Reviewed by Michael Ernest, September 2006
  (7 of 10)


Object-Oriented PHP is a technical brief that falls short of its own ambitions. It covers PHP 5, most notably the radical switch to a full OOP model. Lavin summarizes the reasons for the change and reviews basic OOP concepts. He then develops some classes for an application to draws images from a database and display them as thumbnails. Some PHP 4 equivalent code is provided too.

It is a terse and sometimes bumpy ride. The book's conversational tone, while appropriate for fellow geeks, is more distracting than reassuring. There are some summary apologies, for example, that make the chapters seem like chewed far less than they bit off.

The book is short, so the author glosses concepts, and refers to web sites for details and tutorials often. Once or twice he refers to a well-known author (e.g., Bruce Eckel) to support a point. This is also appropriate for a peer audience, but it unnecessarily puts the book out of reach for some readers.

The book apparently once had a too-ambitious outline. The back cover states you'll learn to "Incorporate AJAX into your OO PHP code." This coverage is trivial: one paragraph that names a website to retrieve some code, and some code to show where the AJAX reference goes.

This book is appropriate to the author's PHP peers, but should understand OOP already. A demanding reader will not like this book. Beginners will get lost.

Extracted information:
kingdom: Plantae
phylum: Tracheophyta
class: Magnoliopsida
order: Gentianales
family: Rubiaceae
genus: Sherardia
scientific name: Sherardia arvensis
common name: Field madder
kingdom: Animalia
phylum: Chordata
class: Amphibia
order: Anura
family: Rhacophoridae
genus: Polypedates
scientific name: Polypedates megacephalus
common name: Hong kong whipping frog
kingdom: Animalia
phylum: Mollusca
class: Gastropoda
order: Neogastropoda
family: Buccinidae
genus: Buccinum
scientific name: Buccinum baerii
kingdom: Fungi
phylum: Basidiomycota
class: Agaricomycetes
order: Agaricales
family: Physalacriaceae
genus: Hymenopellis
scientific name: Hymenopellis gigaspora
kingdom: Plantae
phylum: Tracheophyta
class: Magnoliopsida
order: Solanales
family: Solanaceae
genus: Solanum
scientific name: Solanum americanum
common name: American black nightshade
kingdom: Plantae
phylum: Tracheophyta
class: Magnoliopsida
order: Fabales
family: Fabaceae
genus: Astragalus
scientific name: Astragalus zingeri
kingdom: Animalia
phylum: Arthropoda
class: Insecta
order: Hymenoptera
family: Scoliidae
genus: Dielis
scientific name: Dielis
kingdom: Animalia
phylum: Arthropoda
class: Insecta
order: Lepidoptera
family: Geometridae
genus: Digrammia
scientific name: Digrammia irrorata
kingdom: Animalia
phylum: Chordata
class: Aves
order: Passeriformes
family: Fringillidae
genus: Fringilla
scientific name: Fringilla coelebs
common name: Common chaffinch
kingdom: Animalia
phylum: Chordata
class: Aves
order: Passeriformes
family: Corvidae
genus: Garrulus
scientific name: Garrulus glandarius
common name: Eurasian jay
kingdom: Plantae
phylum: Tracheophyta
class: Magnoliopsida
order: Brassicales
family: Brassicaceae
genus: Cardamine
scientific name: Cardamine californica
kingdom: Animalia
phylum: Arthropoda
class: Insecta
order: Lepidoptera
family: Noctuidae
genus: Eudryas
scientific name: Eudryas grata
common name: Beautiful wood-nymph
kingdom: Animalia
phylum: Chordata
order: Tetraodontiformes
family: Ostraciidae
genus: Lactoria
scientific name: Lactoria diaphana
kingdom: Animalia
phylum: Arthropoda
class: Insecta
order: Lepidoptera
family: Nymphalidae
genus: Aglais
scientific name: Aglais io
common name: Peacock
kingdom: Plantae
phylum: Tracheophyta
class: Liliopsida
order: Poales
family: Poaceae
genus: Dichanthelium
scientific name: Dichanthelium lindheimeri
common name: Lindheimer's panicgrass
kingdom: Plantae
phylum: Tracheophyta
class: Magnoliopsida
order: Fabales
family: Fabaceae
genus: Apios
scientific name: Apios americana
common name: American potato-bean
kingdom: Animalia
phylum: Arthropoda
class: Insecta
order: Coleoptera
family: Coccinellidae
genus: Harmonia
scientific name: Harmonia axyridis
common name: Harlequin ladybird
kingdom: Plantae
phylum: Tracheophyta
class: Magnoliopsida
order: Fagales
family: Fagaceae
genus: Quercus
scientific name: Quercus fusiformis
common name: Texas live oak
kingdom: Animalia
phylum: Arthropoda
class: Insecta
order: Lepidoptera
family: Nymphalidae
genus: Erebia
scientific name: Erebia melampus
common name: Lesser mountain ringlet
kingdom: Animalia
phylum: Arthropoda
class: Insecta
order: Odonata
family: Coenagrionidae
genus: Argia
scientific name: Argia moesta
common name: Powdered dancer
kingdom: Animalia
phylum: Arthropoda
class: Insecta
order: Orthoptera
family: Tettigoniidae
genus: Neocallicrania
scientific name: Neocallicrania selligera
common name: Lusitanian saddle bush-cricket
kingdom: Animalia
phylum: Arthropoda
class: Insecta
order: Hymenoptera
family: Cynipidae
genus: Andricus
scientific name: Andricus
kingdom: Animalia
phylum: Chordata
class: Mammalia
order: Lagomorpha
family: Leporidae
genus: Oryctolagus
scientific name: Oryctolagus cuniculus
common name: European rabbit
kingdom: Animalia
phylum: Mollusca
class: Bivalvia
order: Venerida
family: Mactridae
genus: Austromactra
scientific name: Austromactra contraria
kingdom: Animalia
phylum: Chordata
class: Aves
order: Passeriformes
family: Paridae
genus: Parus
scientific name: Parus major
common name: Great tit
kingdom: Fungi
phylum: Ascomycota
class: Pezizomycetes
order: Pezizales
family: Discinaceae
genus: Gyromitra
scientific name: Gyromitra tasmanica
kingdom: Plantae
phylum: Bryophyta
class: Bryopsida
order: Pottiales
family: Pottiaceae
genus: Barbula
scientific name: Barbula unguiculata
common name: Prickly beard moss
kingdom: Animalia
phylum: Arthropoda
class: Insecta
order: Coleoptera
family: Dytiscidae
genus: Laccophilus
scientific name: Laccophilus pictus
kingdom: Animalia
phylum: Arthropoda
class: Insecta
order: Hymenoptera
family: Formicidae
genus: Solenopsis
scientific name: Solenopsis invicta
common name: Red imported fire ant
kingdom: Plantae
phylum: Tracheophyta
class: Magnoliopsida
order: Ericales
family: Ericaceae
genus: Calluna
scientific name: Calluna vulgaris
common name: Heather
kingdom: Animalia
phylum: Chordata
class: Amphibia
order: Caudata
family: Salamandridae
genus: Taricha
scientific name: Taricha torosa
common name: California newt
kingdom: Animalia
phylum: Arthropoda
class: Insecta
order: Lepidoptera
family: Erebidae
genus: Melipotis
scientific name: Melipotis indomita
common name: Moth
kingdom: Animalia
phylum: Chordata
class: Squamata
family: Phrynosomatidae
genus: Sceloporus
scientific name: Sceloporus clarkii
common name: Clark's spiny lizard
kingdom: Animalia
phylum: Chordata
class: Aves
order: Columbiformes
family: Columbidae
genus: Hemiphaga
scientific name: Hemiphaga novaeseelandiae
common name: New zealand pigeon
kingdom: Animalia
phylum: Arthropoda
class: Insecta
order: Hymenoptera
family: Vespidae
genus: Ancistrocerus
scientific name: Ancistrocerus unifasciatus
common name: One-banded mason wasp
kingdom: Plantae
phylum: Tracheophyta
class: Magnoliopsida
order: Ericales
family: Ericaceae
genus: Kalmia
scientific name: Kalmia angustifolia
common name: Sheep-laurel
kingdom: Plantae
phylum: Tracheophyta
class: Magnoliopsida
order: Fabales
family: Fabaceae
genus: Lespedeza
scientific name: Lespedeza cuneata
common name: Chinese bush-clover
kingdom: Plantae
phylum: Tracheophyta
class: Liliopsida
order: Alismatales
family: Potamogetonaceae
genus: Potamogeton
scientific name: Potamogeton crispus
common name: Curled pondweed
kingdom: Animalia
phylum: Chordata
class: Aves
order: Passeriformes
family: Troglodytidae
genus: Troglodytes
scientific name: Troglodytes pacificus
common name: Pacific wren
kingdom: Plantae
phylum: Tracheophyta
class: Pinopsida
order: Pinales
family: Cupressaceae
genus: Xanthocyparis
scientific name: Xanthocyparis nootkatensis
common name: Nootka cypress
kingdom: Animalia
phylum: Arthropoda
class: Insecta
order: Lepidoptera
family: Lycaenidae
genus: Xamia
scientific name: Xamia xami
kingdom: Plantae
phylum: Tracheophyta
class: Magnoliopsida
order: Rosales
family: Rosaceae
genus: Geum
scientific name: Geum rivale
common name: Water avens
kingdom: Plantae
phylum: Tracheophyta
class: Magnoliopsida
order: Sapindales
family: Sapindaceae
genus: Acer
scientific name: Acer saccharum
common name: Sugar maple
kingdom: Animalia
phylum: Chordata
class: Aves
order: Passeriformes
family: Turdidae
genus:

Exercise description:
In the book review, what does the book's coverage of AJAX consist of?

Exercise result:
One paragraph that names a website to retrieve some code, and some code to show where the AJAX reference goes.